The Christian Science Monitor, Boston, May 18, 1998

By exploding five nuclear devices during the last week, India has loudly announced to the world its ambitions to stay in the nuclear game. Since India has had nuclear capacity for nearly a quarter of a century, the fact of the blasts does not significantly alter the regional nor the international status quo. The main audience for the blasts is within India, where the move was rightly calculated to be extremely popular, and where a new but troubled Hindu nationalist government hopes to shore up its sagging legitimacy. Knowledgeable observers of India ought to have seen this coming.

The blasts should not be a cause for alarm or overreaction by the United States or the international community. These detonations were driven primarily by domestic political calculations and do not signify the emergence of a more aggressive India.

Most Indian governments in recent years resisted declaring India a nuclear power, reasoning rightly that whereas denial on this issue minimized international costs, open knowledge of possessing nuclear weapons and delivery capacity still enhanced India's national security. This ambiguous posture served India well for more than two decades. What has changed now that has led India to declare itself a nuclear power?

The catalyst is the electoral triumph of the Bharatiya Janata Party (B.J.P.), a Hindu nationalist party that took the helm of a shaky coalition government in Mar. after decades of rule by the centrist Congress party and several left-of-center coalition experiments.
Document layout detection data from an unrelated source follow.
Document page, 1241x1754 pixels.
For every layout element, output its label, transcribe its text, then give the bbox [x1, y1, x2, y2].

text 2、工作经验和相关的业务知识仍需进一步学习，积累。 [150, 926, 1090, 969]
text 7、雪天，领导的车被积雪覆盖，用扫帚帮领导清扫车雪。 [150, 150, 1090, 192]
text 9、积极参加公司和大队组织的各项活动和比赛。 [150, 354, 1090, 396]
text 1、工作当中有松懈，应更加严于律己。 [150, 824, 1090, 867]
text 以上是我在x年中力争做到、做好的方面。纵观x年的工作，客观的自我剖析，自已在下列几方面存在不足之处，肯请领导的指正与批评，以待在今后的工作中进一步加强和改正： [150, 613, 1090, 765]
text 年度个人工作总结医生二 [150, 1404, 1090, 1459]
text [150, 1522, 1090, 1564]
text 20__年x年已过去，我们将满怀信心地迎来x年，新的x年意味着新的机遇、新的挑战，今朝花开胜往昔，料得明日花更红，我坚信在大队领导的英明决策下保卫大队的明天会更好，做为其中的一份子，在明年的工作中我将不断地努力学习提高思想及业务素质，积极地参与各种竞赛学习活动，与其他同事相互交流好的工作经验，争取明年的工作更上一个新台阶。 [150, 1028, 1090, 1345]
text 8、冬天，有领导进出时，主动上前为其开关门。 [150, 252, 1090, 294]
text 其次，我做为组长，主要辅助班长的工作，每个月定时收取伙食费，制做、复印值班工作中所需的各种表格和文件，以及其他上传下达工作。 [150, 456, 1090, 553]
The right-wing B.J.P.'s electoral stock has been rising steadily over this decade due to its commitment to Hindu nationalism, which translated into several distinct political positions.
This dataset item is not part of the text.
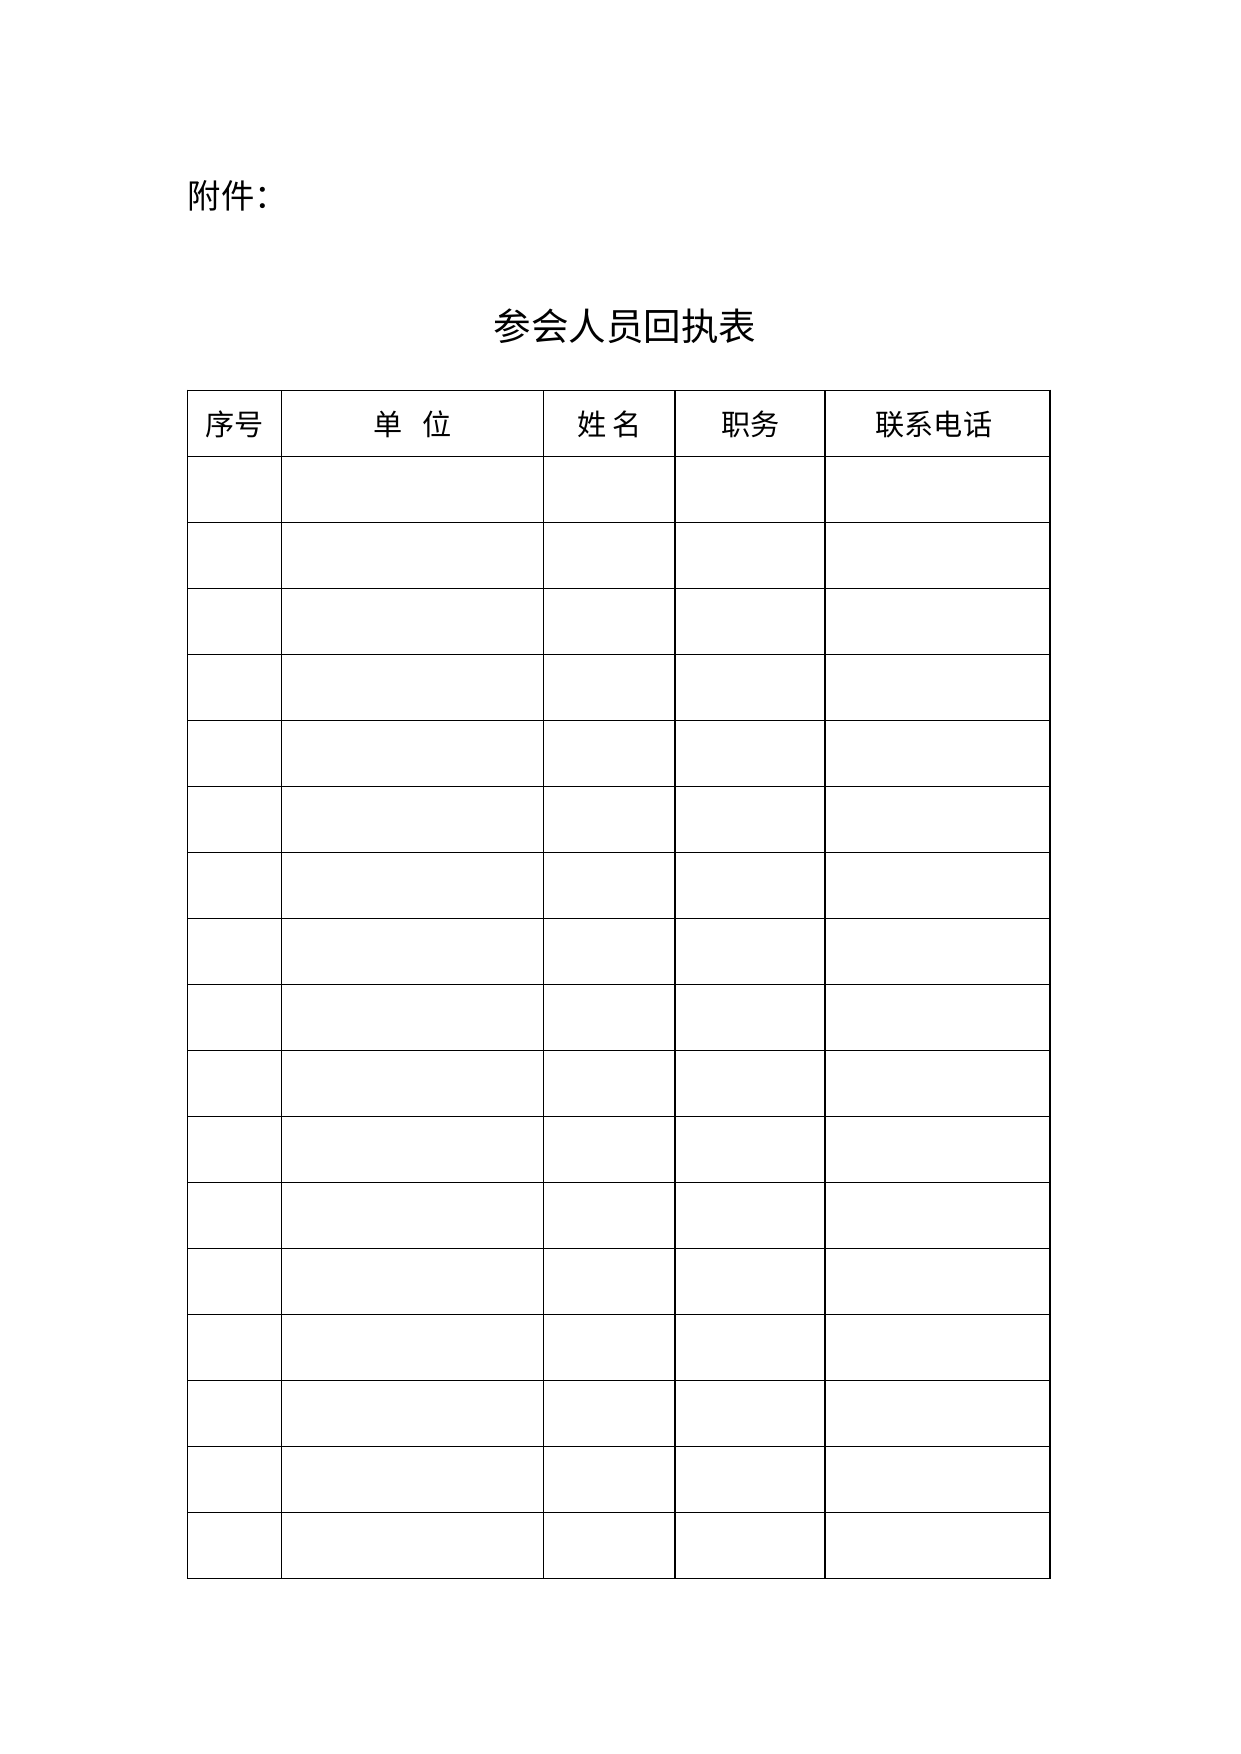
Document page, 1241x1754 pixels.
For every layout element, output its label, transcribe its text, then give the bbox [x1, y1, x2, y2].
First, the party sought to enhance the unity of Hindus - nearly 80 percent of India's population - by championing a number of anti-Muslim issues, including building a Hindu temple on the site of a mosque destroyed by the party faithful in 1992. Second, it has had a strong commitment to economic nationalism, notably limiting foreign investment and going slow on economic liberalization. And finally, the B.J.P. has argued that India deserves greater respect in the global arena, a respect that would be commensurate with nearly a billion people with a 5,000-year-old civilization. As such, it has long advocated strengthening India's defenses, in particular moving India openly toward the status of a nuclear power.

The B.J.P. emerged as the single largest party in the Indian parliament, just ahead of the Congress party, after the last general election. However, the B.J.P. was still far short of a clear majority. While trying to form a coalition with a disparate set of other parties, the B.J.P. not only compromised some of its more controversial goals, especially its anti-Muslim politics, but also dissipated political energy managing a bickering, personalistic set of coalition partners.
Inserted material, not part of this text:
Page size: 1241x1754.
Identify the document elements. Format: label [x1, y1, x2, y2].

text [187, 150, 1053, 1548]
Pursuing India's nuclear option is the only commitment that the factious coalition could rally around and the only one on which it could count on widespread support among Indians. The nuclear blasts have given Indians a sense, even if only temporarily, that their poverty, corruption, and numerous other problems aside, they are global players, worthy of respect. The B.J.P. desperately counts on this response to endure so it can shore up its political position.

The global reaction of surprise and alarm to India's nuclear blasts is excessive. The commitment of the new Indian government to pursue the nuclear option has long been part of the B.J.P.'s political platform. India's nuclear blasts also ought not to set off loud international alarms. While many countries have reacted negatively, only the U.S. and Japan have proclaimed some economic sanctions; Britain, Russia, and France, by contrast, have sensibly argued against sanctions. One wishes that India's leaders would redirect that country's nationalism toward the creation of a prosperous, healthy, well-educated nation that is respectful of minority rights. Nevertheless, these recent developments are aimed primarily at the Indian people and only secondarily at the world stage. India remains a responsible democracy where there would be widespread opposition to any irresponsible use of nuclear power.